Mr Nöhre, is it true that your company started in a garage?
Yes, it’s true. In June 2006, Tim Endert and I basically started from scratch. All we had was an idea: to create the perfect “flying buffet” – a type of buffet where trays of prepared food are brought by guests’ tables, and guests can choose whichever dishes they like. So we opened “Catalogna Cologne Catering” and launched a website where customers can assemble a selection of buffet items. Back then, our kitchen actually was in a garage.
How long did it take until you started to see some success?
It was difficult for us to get started as caterers; we had to do everything ourselves. We didn’t turn a profit for two years, and we reinvested those profits immediately. But our hard work paid off. Today, we cater 4,000 events per year – everything from lunch buffets for eight people to big events with gourmet food for 3,000 guests.
You started your own business at a very early age. What were the most important factors in your decision?
I was 21 and working as a chef in a gourmet restaurant. In that industry, I saw full-time chefs who were over 50 and still had to work 18 hours a day to earn a good living. To be honest, I just didn’t like those career prospects.

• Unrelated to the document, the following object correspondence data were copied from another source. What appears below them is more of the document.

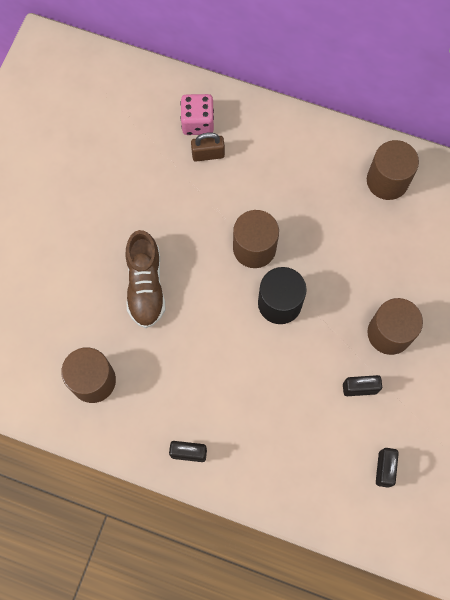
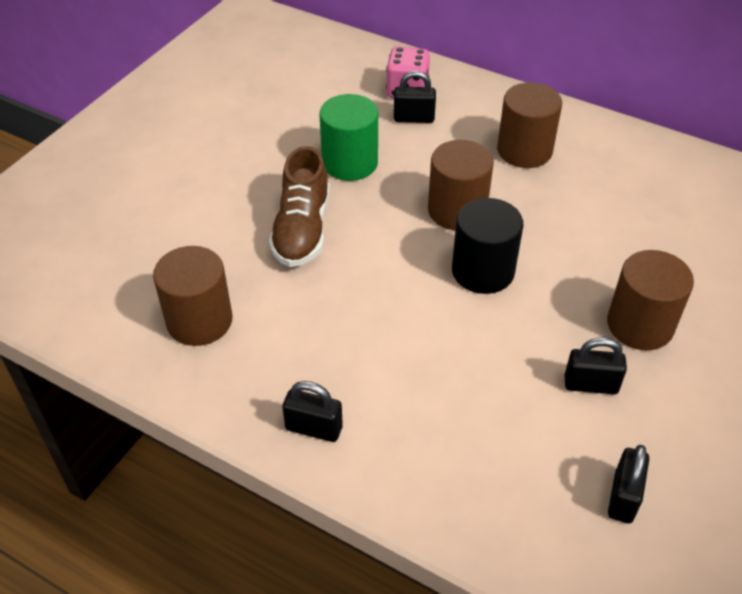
camera: 10 degrees right, 25 degrees down
brown padlock [191,132,225,162] -> black padlock [394,71,436,123]
brown cylinder [367,140,419,200] -> brown cylinder moved to [497,82,562,168]
none -> green cylinder [320,94,378,181]

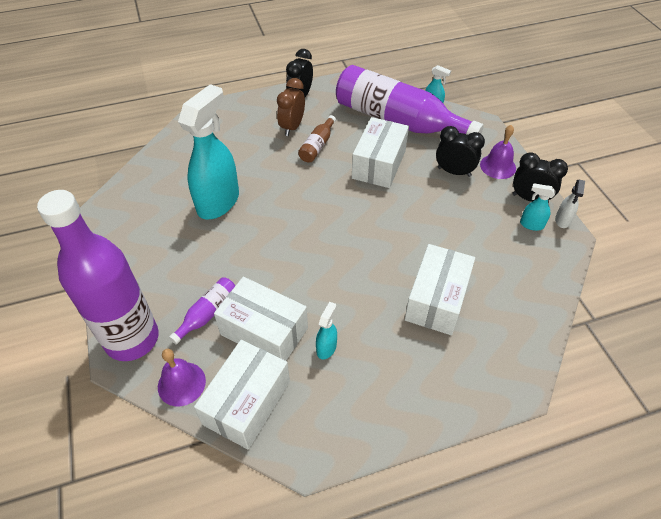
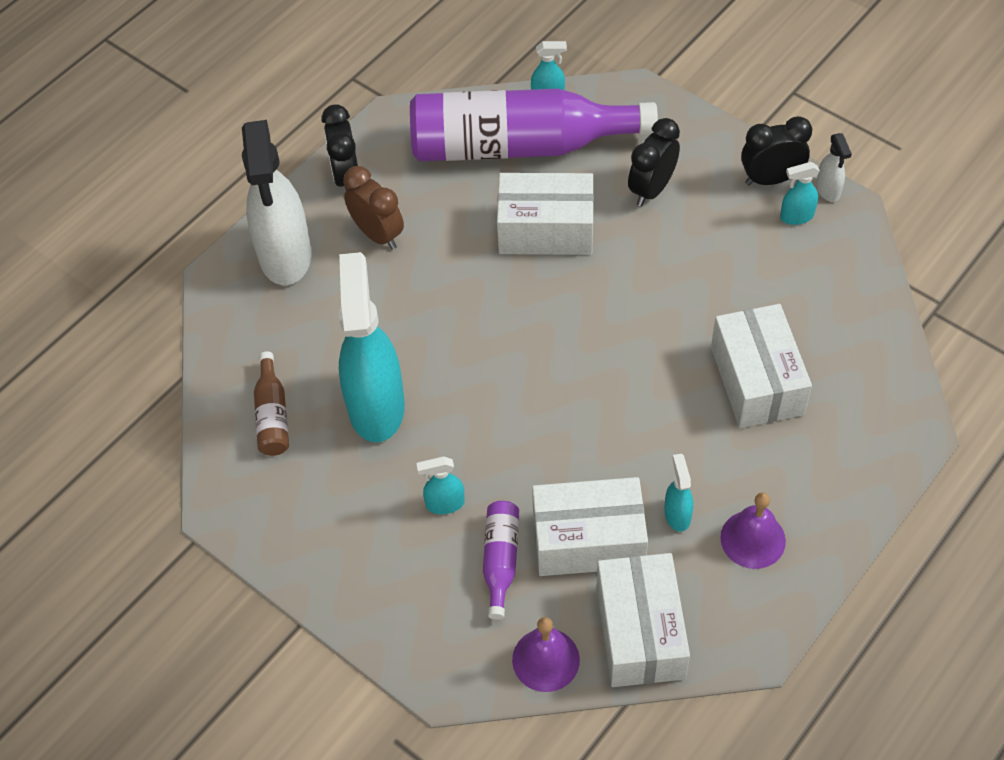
camera: 30 degrees left, 5 degrees up
purple bottle [37,190,159,361] -> none
brown clock [277,78,305,136] -> brown clock turned 150 degrees clockwise [343,166,404,250]
brown bottle [298,115,336,163] -> brown bottle moved to [254,351,289,456]
white box [352,117,409,188] -> white box turned 75 degrees counterclockwise [497,173,594,255]
black clock [436,126,485,177] -> black clock turned 45 degrees counterclockwise [628,118,680,206]
purple bell [480,125,516,179] -> purple bell moved to [720,492,786,569]
none -> white spray bottle [242,120,311,285]
none -> turquoise spray bottle [416,456,465,514]

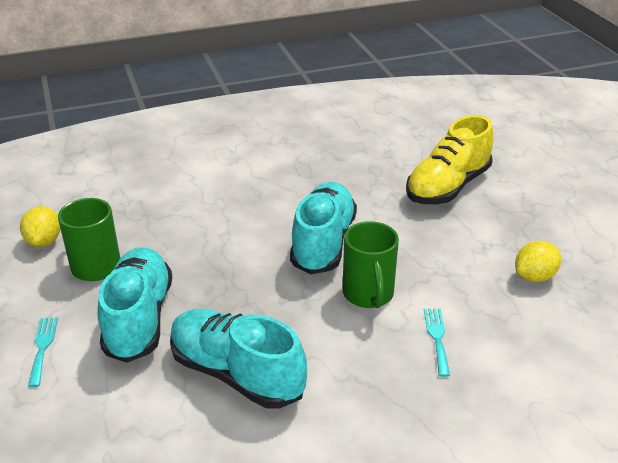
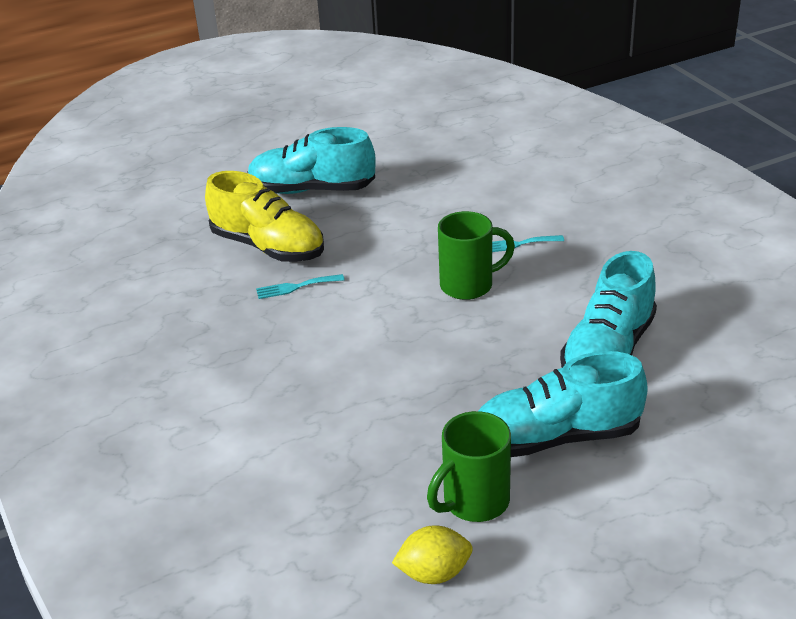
camera: 95 degrees left, 0 degrees up
turquoise fork [28,317,58,387] -> turquoise fork moved to [256,274,345,299]
turquoise shoe [290,182,357,274] -> turquoise shoe moved to [247,127,375,194]
yellow lemon [515,241,561,282] -> none

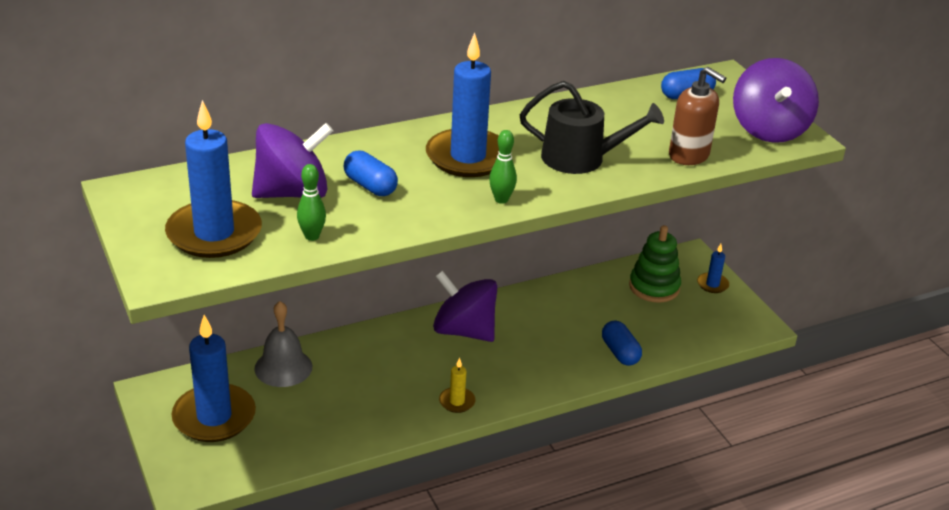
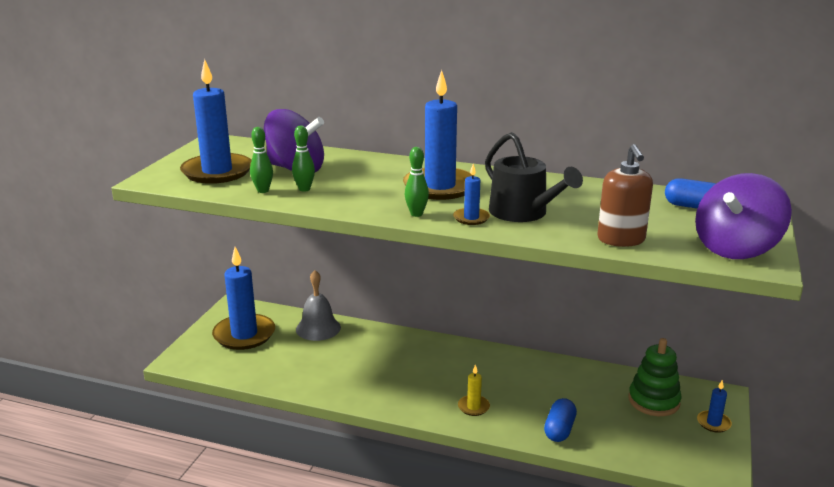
camera: 45 degrees right, 10 degrees down
blue capsule [343,150,398,196] -> none
purple spinning top [433,271,497,342] -> none
yellow candle [439,358,475,413] -> yellow candle moved to [458,364,490,416]
none -> green bowling pin [292,125,315,192]
none -> blue candle [453,164,490,225]

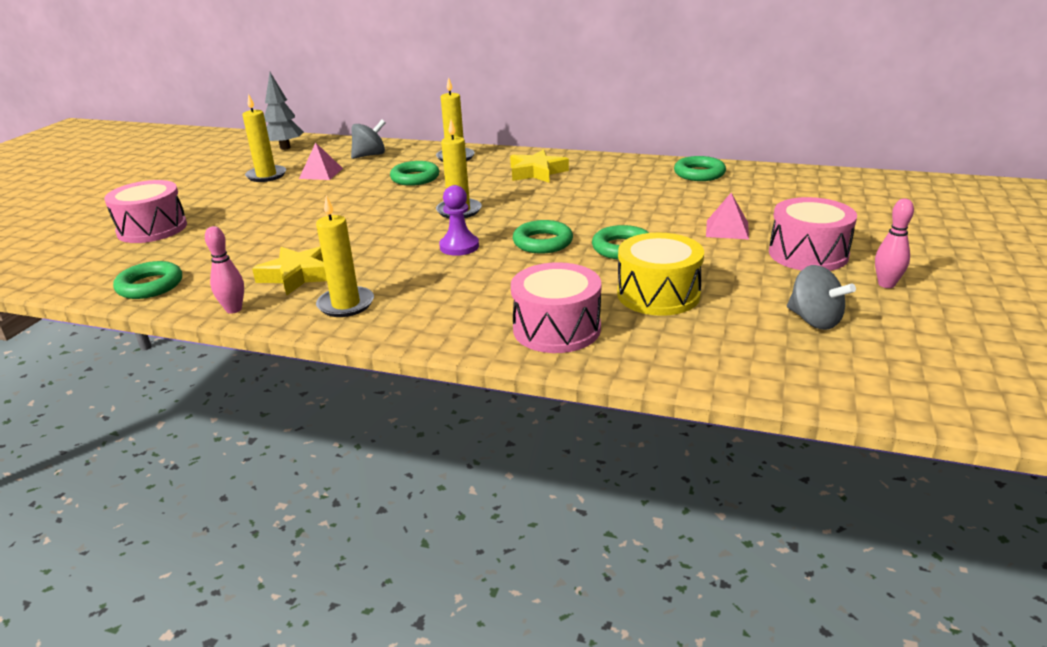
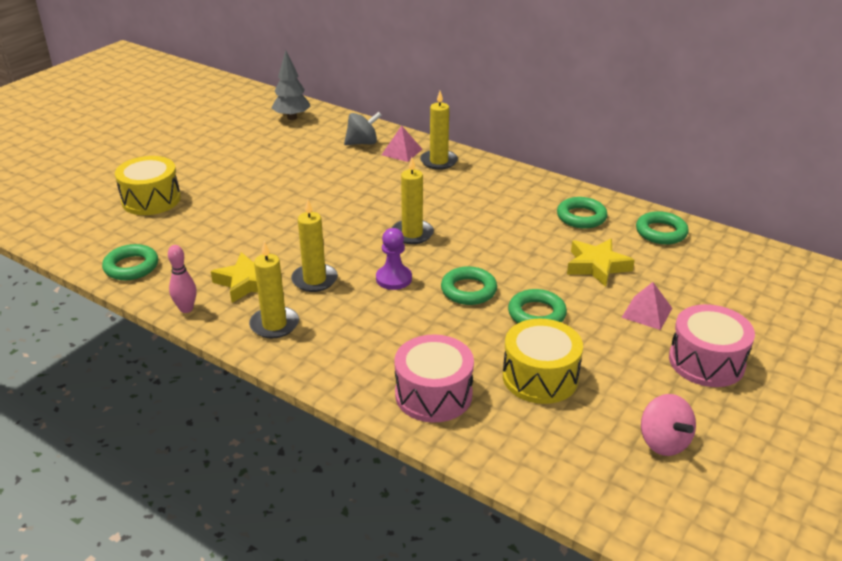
camera: 15 degrees right, 5 degrees up
pink drum [104,180,187,243] -> yellow drum [115,156,181,215]
yellow candle [242,94,286,182] -> yellow candle moved to [291,200,338,292]
pink pyramid [299,143,343,180] -> pink pyramid moved to [382,126,422,162]
green ring [390,161,439,186] -> green ring moved to [557,197,608,229]
yellow star [510,149,569,183] -> yellow star moved to [567,239,635,287]
grey spinning top [787,265,856,330] -> pink spinning top [641,394,696,456]
pink bowling pin [875,199,914,288] -> none

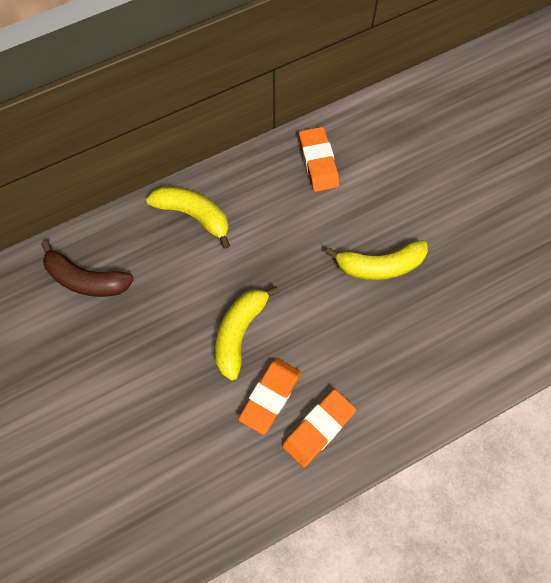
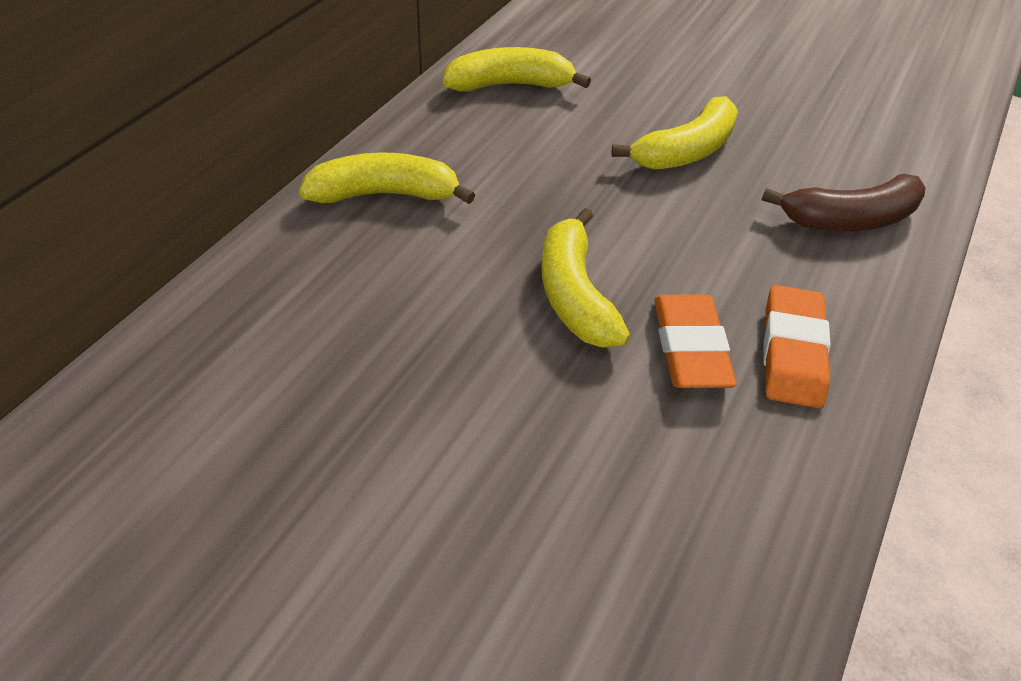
camera: 35 degrees left, 20 degrees down
brown banana [41,241,134,297] -> brown banana moved to [762,174,926,231]
orange eraser [299,127,339,192] -> yellow banana [443,47,591,92]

Why did you decide to open a catering company instead of your own restaurant?
I just didn’t have enough money. For a restaurant, you need a well-designed space, not to mention a kitchen and tableware. In the beginning, all we needed as caterers was a kitchen – everything else we procured from external providers.
65 per cent of survey respondents would start their own business in the hotel and food service industry again if they had the chance. Would you?
Yes. I’m satisfied. I can be creative without anyone trying to tell me what to do. There isn’t much I would do differently, but there are a few things I would improve. We ended up spending a lot of money unnecessarily, simply because we had a steep learning curve; some of our concepts weren’t thought out in enough detail. In the beginning, for example, we only used expensive tableware, but now that I know that breaking a few plates is inevitable in the catering business, I usually recommend cheaper tableware that looks just as good as the expensive stuff.
What is your recipe for success as an entrepreneur in the hotel and food service industry?
Work, work, work – and lots of patience. Be ambitious, dedicated and customer-oriented. Because customers pay your rent and fill your refrigerator!